If you want to sneak up on an animal, you might want to wheel up on a bicycle rather than try the tip-toe technique.

That's the tact psychologist Niko Troje's young daughter took when approaching wild rabbits in the neighborhood. But neither she nor Troje could say why the critters found bicycles less startling.

"I didn't have an answer for her then," said Troje, of Queen's University in Kingston, Ontario. "Now, I think I have one."

In a new study, Troje and his colleagues looked at how humans detect and interpret movement to hint at how animals do it.

They videotaped walking cats, pigeons and humans, focusing on certain points of motion.

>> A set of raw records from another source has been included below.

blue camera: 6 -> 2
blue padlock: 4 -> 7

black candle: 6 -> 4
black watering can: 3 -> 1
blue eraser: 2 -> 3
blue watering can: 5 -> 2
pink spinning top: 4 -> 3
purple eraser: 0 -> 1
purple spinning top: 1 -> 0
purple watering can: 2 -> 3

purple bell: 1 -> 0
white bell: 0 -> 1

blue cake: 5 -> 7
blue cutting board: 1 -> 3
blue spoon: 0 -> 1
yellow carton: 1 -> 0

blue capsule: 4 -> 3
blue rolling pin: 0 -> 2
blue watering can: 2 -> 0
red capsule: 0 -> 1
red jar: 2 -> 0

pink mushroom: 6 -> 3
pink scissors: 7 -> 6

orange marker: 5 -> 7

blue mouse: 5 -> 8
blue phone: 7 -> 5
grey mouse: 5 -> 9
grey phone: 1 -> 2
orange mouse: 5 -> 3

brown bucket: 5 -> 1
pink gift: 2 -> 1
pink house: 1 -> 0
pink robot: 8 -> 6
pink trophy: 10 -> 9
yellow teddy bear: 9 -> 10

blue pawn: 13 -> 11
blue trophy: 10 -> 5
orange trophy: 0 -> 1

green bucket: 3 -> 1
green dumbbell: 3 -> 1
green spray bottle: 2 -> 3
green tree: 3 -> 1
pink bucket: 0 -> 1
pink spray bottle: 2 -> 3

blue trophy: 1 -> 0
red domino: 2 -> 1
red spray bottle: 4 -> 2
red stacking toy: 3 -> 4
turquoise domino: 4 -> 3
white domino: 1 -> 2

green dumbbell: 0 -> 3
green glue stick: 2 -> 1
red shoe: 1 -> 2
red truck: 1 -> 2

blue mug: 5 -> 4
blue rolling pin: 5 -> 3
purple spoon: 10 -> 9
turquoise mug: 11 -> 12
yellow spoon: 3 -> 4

When shown the digitalized video, people could easily identify the animal's size and the direction it was walking. This ability was conserved even when the digital points were scrambled.

Things got tricky when the image was flipped upside down, and people couldn't tell left from right based on the movements.

It seems humans, and likely other animals, are trained to interpret foot movement in a certain way.

"We believe this visual filter is used to signal the presence of animals that are propelled by the motion of their feet and the force of gravity," Troje said.

Scientists think this locomotion detector is part of an evolutionarily old system that helps animals quickly detect whether a potential predator or prey is nearby, even if it's just in their peripheral vision.

Other research suggests that even newly hatched chicks use this "life detector" system.

"It seems like their brains are 'hard wired' for this type of recognition," Troje said.

Some hunting animals, such as cats, creep along to disguise the foot component of their movement, allowing them to sneak up on prey more easily.

The study might also provide an explanation for phobias towards snakes, insects, spiders, and birds — animals that don't fit the "normal" movement patterns associated with the proposed life detector, Troje said.

The research is reported in the April 18 online edition of the journal Current Biology.